Application Consistency in Kubernetes

June 15, 2021
Est. Reading Time: 4 minutes

Gone are the days that a backup of a virtual machine is enough for backing up an entire application.

Applications, especially modern, cloud-native applications, span across virtual machines, containers and cloud services. Backing up any one of those individual components is not enough to capture the entire application’s state. Instead, we need to capture all application components at the same moment in time for the backup to be usable. In other words: if we don’t capture the entire application, we cannot meaningfully recover data from a backup.

What is Application Consistency

Application Consistency is the practice of capturing the entire application’s state as a whole, coordinating backup across its constituents across virtual machines, containers and cloud services.

Modern, cloud-native applications, by design, are made up of many smaller application services, called microservices. These services live across cloud availability zones (or span data centers) by design to increase resilience.

This makes application consistency for modern applications more complex than ever — the number of components and diversity of storage locations is higher than ever.

In the case of Kubernetes, application consistency is even more important – and challenging. There are two significant contributing factors to this challenge.

Containers are ephemeral

The first is that containers are ephemeral – you can’t rely on any one single container running. The sum of running containers make up that application service; individual container instances pop in and out of existence during normal operations, caused by scaling events (adding or removing replicas) and host events (host failures, cluster events).

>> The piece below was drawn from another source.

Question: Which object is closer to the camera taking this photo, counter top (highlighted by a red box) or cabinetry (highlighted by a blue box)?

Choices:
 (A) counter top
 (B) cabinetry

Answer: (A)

This means that, for data protection purposes, we cannot use the containers themselves to capture state. We have to rely on the underlying Kubernetes platform, understand the taxonomy of the application, and use its knowledge of the application to capture container images, application configuration and state and persistent storage.

Luckily, application taxonomy is built into the core of Kubernetes (we won’t go into detail on any of the core Kubernetes objects, but you can go here for a great explanation). Using Deployments, ReplicaSets and Pods, you can tell Kubernetes what your application looks like, exactly. And in combination with Services, Ingress, ConfigMaps, Secrets and some more object types, Kubernetes unravels applications to its individual constituents, which we can use for application consistency.

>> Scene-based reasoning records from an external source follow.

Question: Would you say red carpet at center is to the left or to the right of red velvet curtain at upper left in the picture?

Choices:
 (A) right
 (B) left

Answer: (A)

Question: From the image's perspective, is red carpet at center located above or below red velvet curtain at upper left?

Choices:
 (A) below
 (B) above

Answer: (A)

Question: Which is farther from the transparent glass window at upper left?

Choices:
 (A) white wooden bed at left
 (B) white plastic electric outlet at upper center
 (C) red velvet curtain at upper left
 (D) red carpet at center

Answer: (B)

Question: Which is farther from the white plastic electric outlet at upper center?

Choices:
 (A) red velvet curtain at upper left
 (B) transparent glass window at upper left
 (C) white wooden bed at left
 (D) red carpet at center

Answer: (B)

For instance, this yaml is an example of a Deployment. It creates a ReplicaSet to bring up three nginx Pods. The Deployment, called nginx-deployment, creates three replicated Pods, each consisting of a single container, based on the nginx Docker Hub image at version 1.14.2.

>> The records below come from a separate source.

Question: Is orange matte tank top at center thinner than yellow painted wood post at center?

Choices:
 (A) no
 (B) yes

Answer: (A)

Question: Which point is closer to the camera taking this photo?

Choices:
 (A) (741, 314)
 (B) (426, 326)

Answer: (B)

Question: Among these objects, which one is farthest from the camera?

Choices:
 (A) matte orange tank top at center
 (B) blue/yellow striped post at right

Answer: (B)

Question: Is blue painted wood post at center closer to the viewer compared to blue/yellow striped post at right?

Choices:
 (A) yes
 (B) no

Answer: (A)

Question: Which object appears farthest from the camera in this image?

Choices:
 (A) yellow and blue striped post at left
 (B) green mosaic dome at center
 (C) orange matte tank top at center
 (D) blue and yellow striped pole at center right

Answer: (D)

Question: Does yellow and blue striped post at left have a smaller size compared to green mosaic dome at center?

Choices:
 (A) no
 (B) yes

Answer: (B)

Source: https://kubernetes.io/docs/concepts/workloads/controllers/deployment/

As you can see, Kubernetes is very prescriptive. The desired state approach of Kubernetes, where you define what you want your applications to look like, is helpful for application consistency: the entire taxonomy of an application is available, in code, ready to use. Kubernetes cleanly separates the application’s container base images, application configuration and state, secrets and persistent storage.

Stateless containers lead to fragmentation

Which brings us to the second significant contributing factor to the Kubernetes application consistency challenge: containers are stateless, and lead to fragmentation of persistent data.

Kubernetes cleanly separates application runtime (the container image), application configuration (ConfigMaps, persistent state on disk) and application data (persistent volumes). That means that if we want to capture an application’s state, we need to capture more than the container images, but also need to protect additional Kubernetes objects (like ConfigMaps, Secrets, Services and more), but also its persistent data across on-premises and cloud block storage, but also persistent data on file and object stores at the same point-in-time.

Which, inevitably, leads to data fragmentation across heterogenous storage services and locations, including across availability zones and on-prem data centers. Keeping tabs on what data is stored where (and how) is not easy, adding to the complexity of application consistency of modern applications.

This is why it’s important to keep state in one place: the Kubernetes yaml, so you can treat that yaml as your single source of truth (as well as its history of changes) to an application’s anatomy. With that visibility into your applications landscape’s state, you can consistently, correctly and completely protect its data.